Bij leven en welzijn zal het a.s. zondag weer de lste adventszondag zijn en wij worden opgeroepen ons voor te bereiden op de herdenking van Christus' geboorte.
Het is een goede gewoonte om gedurende een viertal zondagen, die het Kerstfeest vooraf gaan, stil te staan bij de beloften Gods aangaande de komst van de Zaligmaker, en die in Zijn komst vervuld zijn geworden. Welgelukzalig degenen die een door Gods Geest gewerkte verwachting op de Zaligmaker mogen hebben!
Zulk een verwachting had, eenmaal Jacob! In gedachten gaan wij terug naar zijn sterfbed.

*-*-*

• [Jouw opdrachten]
#1 Gedurende hoeveel zondagen vóór het Kerstfeest is het volgens het fragment een goede gewoonte om stil te staan bij de beloften Gods?
#2 Noem alle woorden in het fragment waarin "zondag" voorkomt.
#3 Geef uit het fragment het stuk van "Bij leven en" tot en met "Zaligmaker mogen hebben!" woord voor woord terug.

• [Vastgelegde gegevens]
*-*-*

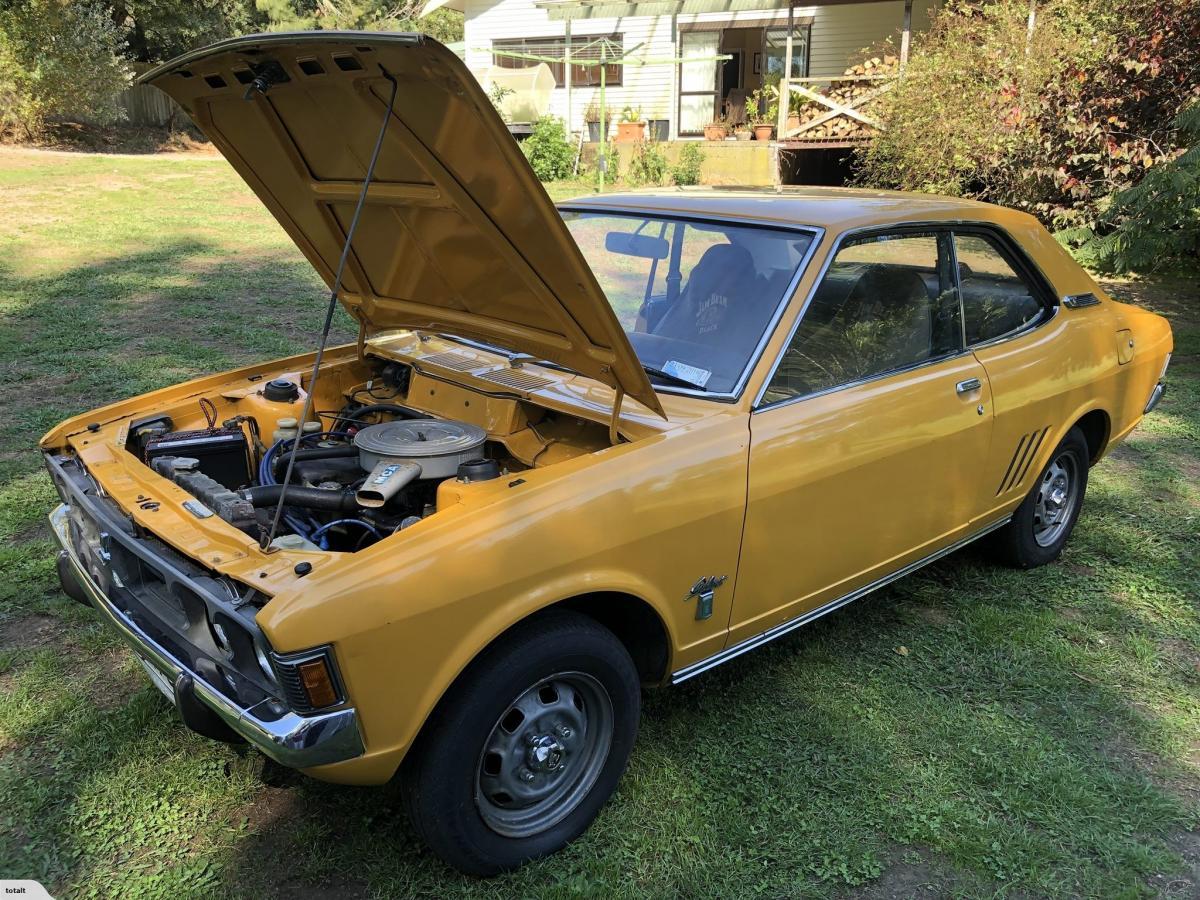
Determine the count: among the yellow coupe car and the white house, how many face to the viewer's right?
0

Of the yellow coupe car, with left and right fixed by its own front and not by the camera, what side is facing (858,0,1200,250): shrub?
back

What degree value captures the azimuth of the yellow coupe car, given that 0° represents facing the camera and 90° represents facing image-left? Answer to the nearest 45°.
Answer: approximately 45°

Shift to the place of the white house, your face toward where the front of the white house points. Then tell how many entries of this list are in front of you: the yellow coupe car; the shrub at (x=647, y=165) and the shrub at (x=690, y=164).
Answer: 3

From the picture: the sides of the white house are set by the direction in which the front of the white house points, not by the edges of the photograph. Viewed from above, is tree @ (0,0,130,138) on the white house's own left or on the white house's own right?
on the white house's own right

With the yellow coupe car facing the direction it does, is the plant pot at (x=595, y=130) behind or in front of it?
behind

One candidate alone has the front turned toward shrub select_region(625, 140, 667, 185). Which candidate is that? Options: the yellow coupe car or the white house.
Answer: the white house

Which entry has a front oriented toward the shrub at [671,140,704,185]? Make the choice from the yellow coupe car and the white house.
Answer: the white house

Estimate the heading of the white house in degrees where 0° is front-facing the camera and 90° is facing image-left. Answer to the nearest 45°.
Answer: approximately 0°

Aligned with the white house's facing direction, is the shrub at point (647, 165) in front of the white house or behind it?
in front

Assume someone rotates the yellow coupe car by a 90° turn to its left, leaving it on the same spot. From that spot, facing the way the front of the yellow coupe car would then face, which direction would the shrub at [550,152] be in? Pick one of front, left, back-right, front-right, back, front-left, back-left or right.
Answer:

*-*-*

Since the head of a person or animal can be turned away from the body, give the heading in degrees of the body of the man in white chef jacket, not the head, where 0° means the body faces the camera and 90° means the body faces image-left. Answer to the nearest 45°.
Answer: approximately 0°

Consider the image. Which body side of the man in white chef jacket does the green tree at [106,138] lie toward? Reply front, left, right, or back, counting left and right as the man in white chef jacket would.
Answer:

*-*-*

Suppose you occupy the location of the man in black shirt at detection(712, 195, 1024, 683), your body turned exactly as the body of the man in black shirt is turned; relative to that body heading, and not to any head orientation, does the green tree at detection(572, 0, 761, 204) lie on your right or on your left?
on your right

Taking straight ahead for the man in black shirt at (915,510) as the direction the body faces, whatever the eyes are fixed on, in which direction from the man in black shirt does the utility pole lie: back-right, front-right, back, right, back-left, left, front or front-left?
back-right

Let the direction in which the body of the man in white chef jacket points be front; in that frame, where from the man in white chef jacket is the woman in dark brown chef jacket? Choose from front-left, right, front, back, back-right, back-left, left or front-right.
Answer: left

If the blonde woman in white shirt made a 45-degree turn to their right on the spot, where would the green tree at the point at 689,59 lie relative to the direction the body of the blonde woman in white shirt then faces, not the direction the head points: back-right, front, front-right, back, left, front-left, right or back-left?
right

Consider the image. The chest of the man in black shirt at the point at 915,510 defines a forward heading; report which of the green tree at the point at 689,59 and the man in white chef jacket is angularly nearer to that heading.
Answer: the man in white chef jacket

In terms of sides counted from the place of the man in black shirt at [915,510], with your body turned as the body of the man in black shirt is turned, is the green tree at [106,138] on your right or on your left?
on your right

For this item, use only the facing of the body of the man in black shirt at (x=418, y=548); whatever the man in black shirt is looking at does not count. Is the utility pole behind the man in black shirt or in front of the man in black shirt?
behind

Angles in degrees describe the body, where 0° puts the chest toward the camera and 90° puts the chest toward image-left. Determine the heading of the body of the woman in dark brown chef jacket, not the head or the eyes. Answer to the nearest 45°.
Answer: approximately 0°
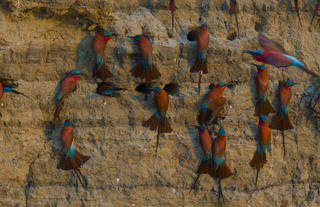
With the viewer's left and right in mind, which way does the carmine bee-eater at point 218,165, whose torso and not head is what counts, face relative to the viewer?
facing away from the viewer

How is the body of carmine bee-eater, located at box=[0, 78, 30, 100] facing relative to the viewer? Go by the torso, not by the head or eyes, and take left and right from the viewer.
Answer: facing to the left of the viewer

*-*-*

• [Antwoorden]
#1 Gedurende een viertal zondagen.

#2 zondag, adventszondag, zondagen

#3
Bij leven en welzijn zal het a.s. zondag weer de lste adventszondag zijn en wij worden opgeroepen ons voor te bereiden op de herdenking van Christus' geboorte.
Het is een goede gewoonte om gedurende een viertal zondagen, die het Kerstfeest vooraf gaan, stil te staan bij de beloften Gods aangaande de komst van de Zaligmaker, en die in Zijn komst vervuld zijn geworden. Welgelukzalig degenen die een door Gods Geest gewerkte verwachting op de Zaligmaker mogen hebben!